Mon emploi du temps se rend d’ailleurs complice de cette perpétuelle évasion vers toi, car il n’abonde guère en variétés ! Demain matin, dimanche, départ à sept heures pour le travail (fossés anti-chars) ; nous restons sur le terrain jusqu’à seize heures. Au retour, il fait nuit et le dîner approche. Et puis on tombe de sommeil. Je couche actuellement dans une maison hors du village (600 mètres, environ), où j’ai trouvé une belle chambre. Inconvénients : ni lumière, ni chauffage central ! Mais à cela on commence à se faire. Mon hôtesse est très gentille. Quelle que soit l’heure de mon lever, elle me prépare un bon café au lait agrémenté de tartines beurrées. Quel luxe ! J’ai quelques livres, actuellement : Ramuz, Suarès et toujours Romains. Mais j’avoue que le sommeil économise mes bougies.

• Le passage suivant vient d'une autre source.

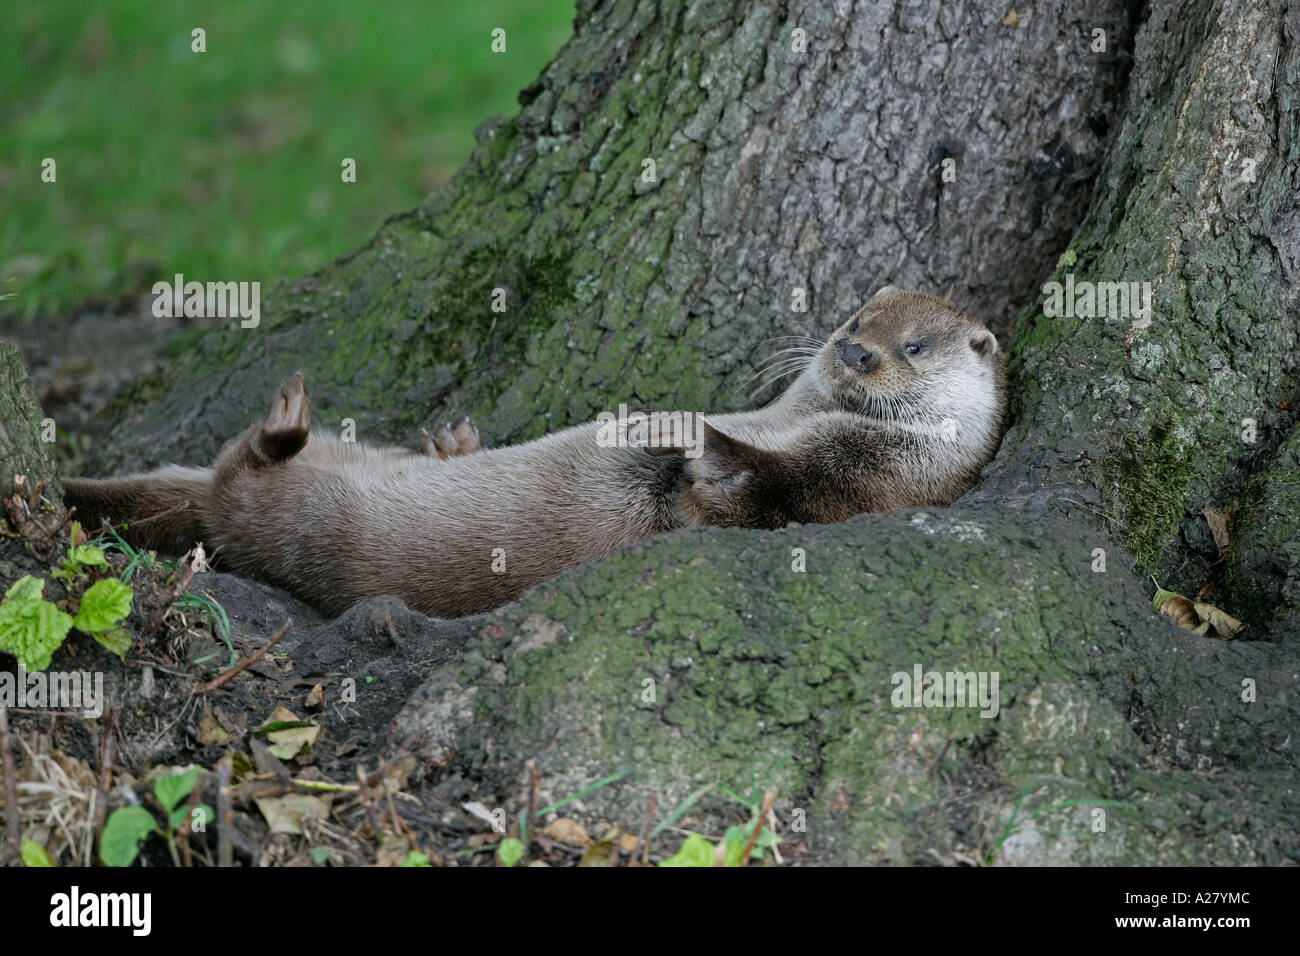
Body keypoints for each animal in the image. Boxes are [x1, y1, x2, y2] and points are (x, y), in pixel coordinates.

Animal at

J’ai retrouvé mon groupe dont quelques unités sont toujours en prison. Et quelle prison ! Comme les prisonniers sont gens débrouillards (et qu’ils n’ont que cela à faire), ils ont aménagé tout le confort moderne : électricité, poêle, donc eau chaude, nourriture savante et variée (ce matin “mes” prisonniers mangeaient des harengs à l’huile, au vinaigre, à l’ail et à l’oignon à faire crever d’envie les malheureux trop sages qu’une conduite exemplaire condamne aux plats de la cuisine officielle !). Ils n’ont droit ni au vin, ni aux cigarettes, ni à l’alcool, et c’est eux qui vous en offrent ! Un Régiment colonial, c’est à voir !
Ma chérie, toutes ces histoires ne me font pas oublier l’essentiel. Veux-tu que je te parle de toi ? Alors là je deviens fou. J’ai envie de te dire que je t’aime certainement plus qu’aucun homme n’a aimé une femme, que tu es ma merveilleuse petite déesse, que j’adore. Tout ce que j’aime, tout ce que j’apprécie, tout ce que je goûte, tout ce que j’estime n’a de valeur qu’en raison de toi. Tu es Tout.
Et me voici à la sixième page. J’en profite aujourd’hui car désormais je serai sans doute obligé d’être plus bref. D’ailleurs, je ne te dis au fond qu’une seule chose : je t’aime. Il n’est pas impossible que nous changions de ciel sans trop tarder. Si tu ne reçois pas de nouvelles pendant quelques jours, ne t’inquiète pas, c’est que je voyagerai. Ce qui ne m’empêchera pas de penser à toi.
Bonsoir, ma bien-aimée, je t’embrasse et rien n’est suffisant pour te dire mon amour.